▶ _Task_: The lines from the start of the data through the line with "307 403 4730" are to be returned verbatim; all later lines are to be omitted.

▶ _Information provided_:
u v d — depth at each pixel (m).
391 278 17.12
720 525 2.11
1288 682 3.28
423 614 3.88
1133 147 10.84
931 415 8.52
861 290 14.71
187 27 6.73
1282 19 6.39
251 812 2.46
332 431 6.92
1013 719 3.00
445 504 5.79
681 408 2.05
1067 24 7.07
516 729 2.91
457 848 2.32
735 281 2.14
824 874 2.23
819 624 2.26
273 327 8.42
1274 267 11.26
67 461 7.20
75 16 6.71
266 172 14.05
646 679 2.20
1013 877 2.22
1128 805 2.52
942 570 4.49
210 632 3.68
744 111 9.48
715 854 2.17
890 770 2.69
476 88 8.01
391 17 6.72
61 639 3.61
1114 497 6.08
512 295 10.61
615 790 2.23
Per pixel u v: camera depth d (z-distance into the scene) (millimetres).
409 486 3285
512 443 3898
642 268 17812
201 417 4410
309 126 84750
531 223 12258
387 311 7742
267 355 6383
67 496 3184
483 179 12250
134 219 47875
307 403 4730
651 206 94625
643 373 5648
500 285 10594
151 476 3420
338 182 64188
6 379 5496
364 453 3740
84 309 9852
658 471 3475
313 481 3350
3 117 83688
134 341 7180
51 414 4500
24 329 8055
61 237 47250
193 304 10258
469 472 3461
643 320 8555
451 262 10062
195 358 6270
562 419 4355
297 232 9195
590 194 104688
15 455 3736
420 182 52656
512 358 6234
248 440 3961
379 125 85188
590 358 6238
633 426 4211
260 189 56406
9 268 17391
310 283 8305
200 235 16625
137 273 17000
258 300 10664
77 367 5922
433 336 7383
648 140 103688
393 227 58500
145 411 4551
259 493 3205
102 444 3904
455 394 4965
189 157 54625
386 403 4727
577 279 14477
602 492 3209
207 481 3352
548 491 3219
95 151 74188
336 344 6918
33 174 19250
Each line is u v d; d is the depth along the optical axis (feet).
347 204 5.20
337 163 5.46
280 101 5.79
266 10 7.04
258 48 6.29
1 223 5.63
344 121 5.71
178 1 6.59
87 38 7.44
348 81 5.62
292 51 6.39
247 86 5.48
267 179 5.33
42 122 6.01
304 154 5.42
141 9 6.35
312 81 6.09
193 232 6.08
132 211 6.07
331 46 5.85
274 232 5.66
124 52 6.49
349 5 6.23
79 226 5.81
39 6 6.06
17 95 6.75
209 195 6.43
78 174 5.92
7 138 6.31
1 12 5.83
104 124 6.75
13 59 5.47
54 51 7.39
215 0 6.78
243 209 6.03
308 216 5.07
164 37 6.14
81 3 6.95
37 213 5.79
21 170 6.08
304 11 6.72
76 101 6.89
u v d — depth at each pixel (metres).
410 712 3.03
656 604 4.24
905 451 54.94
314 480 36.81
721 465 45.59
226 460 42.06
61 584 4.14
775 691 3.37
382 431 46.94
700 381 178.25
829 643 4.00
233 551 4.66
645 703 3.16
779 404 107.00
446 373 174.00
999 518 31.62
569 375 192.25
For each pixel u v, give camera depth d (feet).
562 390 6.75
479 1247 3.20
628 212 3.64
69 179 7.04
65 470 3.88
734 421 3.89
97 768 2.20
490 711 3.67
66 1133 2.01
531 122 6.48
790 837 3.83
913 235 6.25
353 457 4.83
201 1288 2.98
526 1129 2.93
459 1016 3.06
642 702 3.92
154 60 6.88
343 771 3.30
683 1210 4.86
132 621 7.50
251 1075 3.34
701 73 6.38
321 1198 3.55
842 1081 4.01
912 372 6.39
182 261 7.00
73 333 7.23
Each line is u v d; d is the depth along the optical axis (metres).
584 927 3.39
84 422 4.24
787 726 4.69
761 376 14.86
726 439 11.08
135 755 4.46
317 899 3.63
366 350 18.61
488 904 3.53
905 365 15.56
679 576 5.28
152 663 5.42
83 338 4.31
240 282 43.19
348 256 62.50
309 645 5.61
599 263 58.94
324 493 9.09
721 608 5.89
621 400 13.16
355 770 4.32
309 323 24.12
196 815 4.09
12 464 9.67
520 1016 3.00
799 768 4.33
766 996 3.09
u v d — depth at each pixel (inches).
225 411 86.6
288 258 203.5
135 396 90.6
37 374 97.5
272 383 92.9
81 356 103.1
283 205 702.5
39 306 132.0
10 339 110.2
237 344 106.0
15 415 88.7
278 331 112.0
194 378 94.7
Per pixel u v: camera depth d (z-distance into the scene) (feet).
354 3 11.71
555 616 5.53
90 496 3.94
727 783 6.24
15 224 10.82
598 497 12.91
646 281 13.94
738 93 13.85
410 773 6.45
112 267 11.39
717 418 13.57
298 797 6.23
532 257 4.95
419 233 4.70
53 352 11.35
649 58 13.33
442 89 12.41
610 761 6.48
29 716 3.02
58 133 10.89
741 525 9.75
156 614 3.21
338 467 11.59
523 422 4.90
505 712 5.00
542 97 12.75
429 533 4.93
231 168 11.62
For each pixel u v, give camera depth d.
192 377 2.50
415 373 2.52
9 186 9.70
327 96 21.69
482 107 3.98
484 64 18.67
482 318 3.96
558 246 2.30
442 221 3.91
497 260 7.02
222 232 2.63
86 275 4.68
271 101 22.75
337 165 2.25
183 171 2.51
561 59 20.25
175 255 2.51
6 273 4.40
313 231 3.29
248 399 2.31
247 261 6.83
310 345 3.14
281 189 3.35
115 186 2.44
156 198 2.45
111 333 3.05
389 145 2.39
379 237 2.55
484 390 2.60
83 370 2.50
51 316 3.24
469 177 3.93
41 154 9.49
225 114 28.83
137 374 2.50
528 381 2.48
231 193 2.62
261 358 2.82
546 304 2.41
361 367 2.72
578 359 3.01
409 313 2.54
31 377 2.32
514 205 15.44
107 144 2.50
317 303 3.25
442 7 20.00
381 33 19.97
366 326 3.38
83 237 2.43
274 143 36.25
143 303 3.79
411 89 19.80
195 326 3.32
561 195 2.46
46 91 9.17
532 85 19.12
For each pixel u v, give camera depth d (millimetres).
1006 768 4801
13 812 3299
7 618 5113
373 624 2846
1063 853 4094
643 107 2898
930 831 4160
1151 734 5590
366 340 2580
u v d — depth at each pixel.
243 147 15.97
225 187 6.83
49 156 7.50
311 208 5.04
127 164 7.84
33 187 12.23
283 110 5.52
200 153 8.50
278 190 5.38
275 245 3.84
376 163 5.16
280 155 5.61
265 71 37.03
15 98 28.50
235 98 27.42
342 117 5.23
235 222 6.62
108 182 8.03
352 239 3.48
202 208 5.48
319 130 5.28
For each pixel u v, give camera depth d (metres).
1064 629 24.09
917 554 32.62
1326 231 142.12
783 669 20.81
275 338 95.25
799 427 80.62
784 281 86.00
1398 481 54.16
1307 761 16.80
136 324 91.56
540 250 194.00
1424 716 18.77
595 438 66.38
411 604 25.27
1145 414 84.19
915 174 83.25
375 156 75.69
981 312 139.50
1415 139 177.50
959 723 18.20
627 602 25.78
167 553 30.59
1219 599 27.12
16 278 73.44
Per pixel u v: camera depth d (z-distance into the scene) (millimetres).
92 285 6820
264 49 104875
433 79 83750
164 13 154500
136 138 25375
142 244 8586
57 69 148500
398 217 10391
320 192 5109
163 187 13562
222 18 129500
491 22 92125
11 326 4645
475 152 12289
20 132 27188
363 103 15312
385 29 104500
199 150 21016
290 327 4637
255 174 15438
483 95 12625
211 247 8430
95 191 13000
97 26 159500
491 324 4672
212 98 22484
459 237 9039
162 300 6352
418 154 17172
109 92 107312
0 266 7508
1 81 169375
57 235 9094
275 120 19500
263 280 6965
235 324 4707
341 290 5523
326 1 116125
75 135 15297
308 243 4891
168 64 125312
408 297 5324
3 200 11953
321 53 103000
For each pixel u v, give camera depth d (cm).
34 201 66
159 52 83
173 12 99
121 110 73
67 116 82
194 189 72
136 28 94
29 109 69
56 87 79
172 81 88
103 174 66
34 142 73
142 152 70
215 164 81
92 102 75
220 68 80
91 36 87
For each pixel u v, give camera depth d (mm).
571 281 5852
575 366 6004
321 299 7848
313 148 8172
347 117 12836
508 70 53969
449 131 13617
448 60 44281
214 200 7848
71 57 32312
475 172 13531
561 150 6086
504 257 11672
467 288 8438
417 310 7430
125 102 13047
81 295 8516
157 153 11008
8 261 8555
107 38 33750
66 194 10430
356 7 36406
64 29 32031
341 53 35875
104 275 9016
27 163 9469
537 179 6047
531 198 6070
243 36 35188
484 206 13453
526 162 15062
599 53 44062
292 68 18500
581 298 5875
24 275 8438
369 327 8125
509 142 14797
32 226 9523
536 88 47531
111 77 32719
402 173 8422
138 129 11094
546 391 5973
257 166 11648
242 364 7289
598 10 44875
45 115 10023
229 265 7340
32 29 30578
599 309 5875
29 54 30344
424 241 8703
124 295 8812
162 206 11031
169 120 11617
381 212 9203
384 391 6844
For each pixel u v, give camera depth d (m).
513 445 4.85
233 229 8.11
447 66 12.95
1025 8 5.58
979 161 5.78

▶ _Finished exercise_:
u v d — depth at each pixel (m).
391 278 17.12
720 525 2.11
1288 682 3.28
423 614 3.88
1133 147 10.84
931 415 8.52
861 290 14.71
187 27 6.73
1282 19 6.39
251 812 2.46
332 431 6.92
1013 719 3.00
445 504 5.79
681 408 2.05
1067 24 7.07
516 729 2.91
457 848 2.32
735 281 2.14
824 874 2.23
819 624 2.26
273 327 8.42
1274 267 11.26
67 461 7.20
75 16 6.71
266 172 14.05
646 679 2.20
1013 877 2.22
1128 805 2.52
942 570 4.49
210 632 3.68
744 111 9.48
715 854 2.17
890 770 2.69
476 88 8.01
391 17 6.72
61 639 3.61
1114 497 6.08
512 295 10.61
615 790 2.23
Per pixel u v: camera depth d (z-distance into the scene) (millimetres).
409 486 3285
512 443 3898
642 268 17812
201 417 4410
309 126 84750
531 223 12258
387 311 7742
267 355 6383
67 496 3184
483 179 12250
134 219 47875
307 403 4730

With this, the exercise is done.